Os meios utilizados para alavancar o nome de Marina Silva na corrida para a sucessão presidencial são a expressão prática dessa conduta. A candidata, por sua vez, comprovou a máxima popular de que para conhecer um vilão basta entregar-lhe o bastão. Uma das suas investidas mais ferozes contra a presidenta Dilma Rousseff se dá exatamente em um campo estratégico, no qual o Brasil tem mostrado resultados razoáveis — a economia. Em entrevista ao jornal Valor Econômico, ela disse que a gestão econômica do governo levou o país para o fundo do poço. A coisa teria começado a degringolar no segundo governo do presidente Luis Inácio Lula da Silva, de acordo com seu diagnóstico.
Resposta na lata de Dilma
A retórica da candidata, sabe-se muito bem, tem como característica as falsas aparências. Seu discurso, se levado à confrontação com a realidade, instantaneamente se desmancha. Na mesma entrevista, por exemplo, ela reprovou a política do governo de fomento da economia pelo Banco Nacional de Desenvolvimento Econômico e Social (BNDES), alegando que “eles” (o governo) querem dar R$ 500 bilhões do banco “para meia dúzia de ungidos que são escolhidos pelo governo para serem os campeões” (sic). Em seu “Programa de Governo”, a ideia fica mais clara:
“Acesso a recursos subsidiados pelo Tesouro Nacional, por meio dos bancos públicos, não pode ser o fator principal de sucesso das nossas empresas.”

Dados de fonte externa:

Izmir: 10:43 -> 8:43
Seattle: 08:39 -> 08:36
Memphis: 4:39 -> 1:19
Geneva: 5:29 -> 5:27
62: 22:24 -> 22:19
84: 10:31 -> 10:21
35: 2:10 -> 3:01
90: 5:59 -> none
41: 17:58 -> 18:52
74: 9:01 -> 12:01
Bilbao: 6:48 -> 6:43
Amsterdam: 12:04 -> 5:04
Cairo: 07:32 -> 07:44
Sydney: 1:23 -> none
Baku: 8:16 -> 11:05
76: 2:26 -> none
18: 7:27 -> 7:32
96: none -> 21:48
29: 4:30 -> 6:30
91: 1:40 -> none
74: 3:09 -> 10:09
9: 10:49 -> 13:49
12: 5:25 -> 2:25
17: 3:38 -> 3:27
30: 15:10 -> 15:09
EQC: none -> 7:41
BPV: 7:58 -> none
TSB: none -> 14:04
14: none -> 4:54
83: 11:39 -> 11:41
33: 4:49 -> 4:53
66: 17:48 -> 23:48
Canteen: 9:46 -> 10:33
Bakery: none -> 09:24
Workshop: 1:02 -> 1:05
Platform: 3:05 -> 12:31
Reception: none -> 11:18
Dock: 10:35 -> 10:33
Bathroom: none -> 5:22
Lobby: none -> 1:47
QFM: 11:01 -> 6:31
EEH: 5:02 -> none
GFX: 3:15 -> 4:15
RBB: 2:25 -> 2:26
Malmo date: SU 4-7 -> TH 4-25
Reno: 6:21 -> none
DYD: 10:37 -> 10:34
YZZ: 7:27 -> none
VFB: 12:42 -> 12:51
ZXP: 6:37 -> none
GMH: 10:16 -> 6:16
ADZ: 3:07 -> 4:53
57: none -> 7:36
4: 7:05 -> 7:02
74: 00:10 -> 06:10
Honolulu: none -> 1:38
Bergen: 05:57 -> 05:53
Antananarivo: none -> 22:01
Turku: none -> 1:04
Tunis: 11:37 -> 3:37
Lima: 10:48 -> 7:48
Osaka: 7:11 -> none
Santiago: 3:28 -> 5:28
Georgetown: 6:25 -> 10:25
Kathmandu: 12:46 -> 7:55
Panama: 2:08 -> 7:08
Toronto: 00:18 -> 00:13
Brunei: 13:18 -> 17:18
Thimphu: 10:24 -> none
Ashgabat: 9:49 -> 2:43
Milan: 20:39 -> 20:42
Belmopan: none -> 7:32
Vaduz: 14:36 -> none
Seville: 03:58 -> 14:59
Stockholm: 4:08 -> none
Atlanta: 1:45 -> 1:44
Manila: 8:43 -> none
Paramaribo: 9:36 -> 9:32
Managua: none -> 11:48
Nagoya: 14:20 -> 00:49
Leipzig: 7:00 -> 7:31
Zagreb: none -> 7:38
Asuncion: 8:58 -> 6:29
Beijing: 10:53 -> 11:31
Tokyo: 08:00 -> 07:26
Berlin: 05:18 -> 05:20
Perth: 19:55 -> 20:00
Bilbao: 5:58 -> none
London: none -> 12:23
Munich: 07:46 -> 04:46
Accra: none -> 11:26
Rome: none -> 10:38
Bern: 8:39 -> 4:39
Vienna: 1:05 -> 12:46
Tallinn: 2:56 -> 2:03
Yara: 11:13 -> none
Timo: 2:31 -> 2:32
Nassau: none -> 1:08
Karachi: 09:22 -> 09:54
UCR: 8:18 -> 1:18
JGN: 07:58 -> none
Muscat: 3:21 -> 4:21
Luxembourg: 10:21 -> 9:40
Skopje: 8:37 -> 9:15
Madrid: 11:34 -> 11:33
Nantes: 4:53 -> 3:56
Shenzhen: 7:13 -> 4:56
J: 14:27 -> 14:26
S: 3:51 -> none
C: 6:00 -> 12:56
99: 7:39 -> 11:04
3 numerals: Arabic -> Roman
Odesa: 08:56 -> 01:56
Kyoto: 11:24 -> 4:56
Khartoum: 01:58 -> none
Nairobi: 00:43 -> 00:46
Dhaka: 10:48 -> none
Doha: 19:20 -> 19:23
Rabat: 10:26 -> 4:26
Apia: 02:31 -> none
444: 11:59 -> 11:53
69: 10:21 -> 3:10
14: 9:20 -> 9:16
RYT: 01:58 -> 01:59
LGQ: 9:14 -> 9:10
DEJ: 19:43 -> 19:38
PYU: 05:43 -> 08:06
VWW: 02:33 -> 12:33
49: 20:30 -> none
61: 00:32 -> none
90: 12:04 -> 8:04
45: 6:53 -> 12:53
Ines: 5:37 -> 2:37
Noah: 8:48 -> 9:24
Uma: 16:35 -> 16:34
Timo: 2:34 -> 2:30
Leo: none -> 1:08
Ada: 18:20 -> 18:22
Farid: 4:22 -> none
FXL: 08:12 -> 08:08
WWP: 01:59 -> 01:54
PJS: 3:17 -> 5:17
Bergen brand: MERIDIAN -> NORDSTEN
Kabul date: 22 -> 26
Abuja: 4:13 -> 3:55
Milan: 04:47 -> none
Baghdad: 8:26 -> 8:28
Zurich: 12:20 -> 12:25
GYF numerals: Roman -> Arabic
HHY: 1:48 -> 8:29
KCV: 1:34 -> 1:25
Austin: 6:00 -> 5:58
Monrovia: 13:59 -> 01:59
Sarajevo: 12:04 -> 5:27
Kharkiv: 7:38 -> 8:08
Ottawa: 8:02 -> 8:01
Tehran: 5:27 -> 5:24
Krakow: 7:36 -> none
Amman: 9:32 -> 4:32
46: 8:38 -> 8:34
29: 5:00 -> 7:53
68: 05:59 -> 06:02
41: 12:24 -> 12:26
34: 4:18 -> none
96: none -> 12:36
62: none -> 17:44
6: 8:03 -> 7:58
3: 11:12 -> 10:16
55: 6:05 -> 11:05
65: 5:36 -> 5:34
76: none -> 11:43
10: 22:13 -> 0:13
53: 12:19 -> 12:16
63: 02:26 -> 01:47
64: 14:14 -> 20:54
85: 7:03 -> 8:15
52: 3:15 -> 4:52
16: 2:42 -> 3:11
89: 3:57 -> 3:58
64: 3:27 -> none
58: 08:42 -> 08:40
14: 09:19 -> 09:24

Dilma Rousseff respondeu na lata: a redução do papel dos bancos públicos nos investimentos em infraestrutura e nos programas sociais do país seria um absurdo inaceitável. “Não fica pedra sobre pedra do ‘Minha Casa, Minha Vida’ sem os bancos públicos”, disse a presidenta durante sabatina do jornal O Globo, em Brasília. “Ela (Marina Silva) vai diminuir o papel dos bancos públicos. Isso vai acabar com o financiamento do investimento, da agricultura, de todas as obras de infraestrutura”, destacou.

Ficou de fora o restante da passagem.